Un rêveur avait à filmer soi-même quelque chose, mais il n’arrivait pas à trouver un endroit convenable pour poser son appareillage. Il lui manquait en effet dans la vie un point de vue qui lui permît d’examiner correctement une certaine affaire et se la rendre pleinement consciente.

Mais on peut aussi soi-même se voir évoluer sur l’écran du rêve, à sa grande surprise, ou encore se reconnaître parmi les acteurs d’une pièce de théâtre. D’ailleurs le théâtre, avec sa scène puissamment éclairée, représente une allégorie encore plus parfaite pour figurer une situation onirique. Au moyen d’une technique admirable, l’action est placée au centre vivant et lumineux de la conscience. Il a déjà été fait mention de l’analogie qui existe entre la construction du rêve et celle du drame classique, et aussi au fait que le rêveur est tantôt spectateur, tantôt acteur, c’est-à-dire que dans ce dernier cas il participe avec son moi à ce qui se passe en lui. Tous les directeurs de conscience savent combien parfois cette participation lui répugne.

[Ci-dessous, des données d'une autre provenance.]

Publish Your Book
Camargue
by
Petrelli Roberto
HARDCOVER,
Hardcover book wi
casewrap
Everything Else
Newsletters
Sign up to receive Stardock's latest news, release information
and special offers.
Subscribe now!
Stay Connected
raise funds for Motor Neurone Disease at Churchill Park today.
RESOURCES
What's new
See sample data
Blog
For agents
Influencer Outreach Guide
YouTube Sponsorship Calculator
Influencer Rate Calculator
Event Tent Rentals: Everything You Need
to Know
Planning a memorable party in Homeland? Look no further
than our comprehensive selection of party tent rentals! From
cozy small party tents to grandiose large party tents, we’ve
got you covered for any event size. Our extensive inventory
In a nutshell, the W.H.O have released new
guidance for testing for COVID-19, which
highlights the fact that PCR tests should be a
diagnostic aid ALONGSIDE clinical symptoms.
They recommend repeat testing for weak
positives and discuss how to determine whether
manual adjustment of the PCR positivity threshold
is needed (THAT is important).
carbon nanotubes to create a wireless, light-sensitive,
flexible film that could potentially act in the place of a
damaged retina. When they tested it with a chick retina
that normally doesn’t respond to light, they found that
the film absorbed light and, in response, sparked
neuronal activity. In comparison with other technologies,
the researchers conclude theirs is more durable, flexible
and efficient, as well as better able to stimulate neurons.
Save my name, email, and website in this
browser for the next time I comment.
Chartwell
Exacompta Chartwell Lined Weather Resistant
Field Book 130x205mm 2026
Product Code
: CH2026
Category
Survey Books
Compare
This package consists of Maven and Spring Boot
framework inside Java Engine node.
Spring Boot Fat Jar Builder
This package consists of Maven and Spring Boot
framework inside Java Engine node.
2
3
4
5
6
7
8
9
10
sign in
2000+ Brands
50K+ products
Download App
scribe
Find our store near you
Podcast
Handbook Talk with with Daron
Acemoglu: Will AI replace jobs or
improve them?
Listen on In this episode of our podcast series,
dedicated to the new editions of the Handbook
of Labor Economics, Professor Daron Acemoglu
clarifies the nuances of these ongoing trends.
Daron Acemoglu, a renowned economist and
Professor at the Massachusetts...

C’est ainsi qu’en rêve un homme va au théâtre pour « devenir le spectateur d’une pièce intéressante ». Quelqu’un lui prend son manteau et le conduit jusqu’à la scène. Puis un acteur pose son bras sur son épaule, « comme pour me donner la réplique. Je protestai avec indignation : Mais voyons, je ne prends pas part au jeu ! » C’était bien la réalité : le rêveur, un savant introverti, refusait de participer lorsqu’il s’agissait de situations importantes de l’existence, il ne jouait pas sur sa propre scène.

S’il est question de théâtre ? ou d’opéra, dont la note est plus sentimentale ? il faut rechercher, après avoir mis au point les rapports avec les événements du jour, quelle filiation peut s’établir entre l’action réelle et le programme de cette salle de spectacle intérieure. Qu’est-ce qui est joué ? Quels sont les acteurs ? Et que prennent-ils dans le passé ou le présent pour l’amener sur la scène ? N’est-ce pas plutôt, globalement parlant, une tragédie qu’une comédie ?

Il arrive à certains rêveurs d’âge mûr de faire état « du
danseur », un personnage que l’on ne sait pas très bien où ,, placer. Mais on sait peut-être que le dieu de la vie chez les Hindous, Shiwa, peut entre autre prendre la figure d’un danseur aux multiples bras et que sous cette forme, il est hautement vénéré. On connaît peut-être aussi l’expression « entrer dans la danse », s’engager pleinement, participer au cycle vertigineux et invisible de la vie. Le rêve du danseur est un grand rêve ; en lui, on rencontre une fonction fondamentale de la vie.

Il faut évidemment qu’il s’agisse « du danseur », et non de n’importe quel partenaire rencontré dans le bal du rêve. Celui-ci constituerait uniquement un aspect de l’autre sexe en nous, au cas où il n’est pas nécessaire d’interpréter le rêve sur un plan simplement objectif.

Tout près du danseur se situe la silhouette d’Arlequin. Avec son costume de carrés rhomboïdaux noirs et blancs, il incarne le continuel changement du sombre et du clair. D’après ce qu’en dit l’expérience, il évoque toujours la joie et la tristesse. Il rit, mais il pourrait tout aussi bien pleurer ; il y a en lui une intensité de vie débordante mais toute pénétrée déjà des ténèbres de l’au-delà, transcendée par la connaissance de l’inéluctable fin.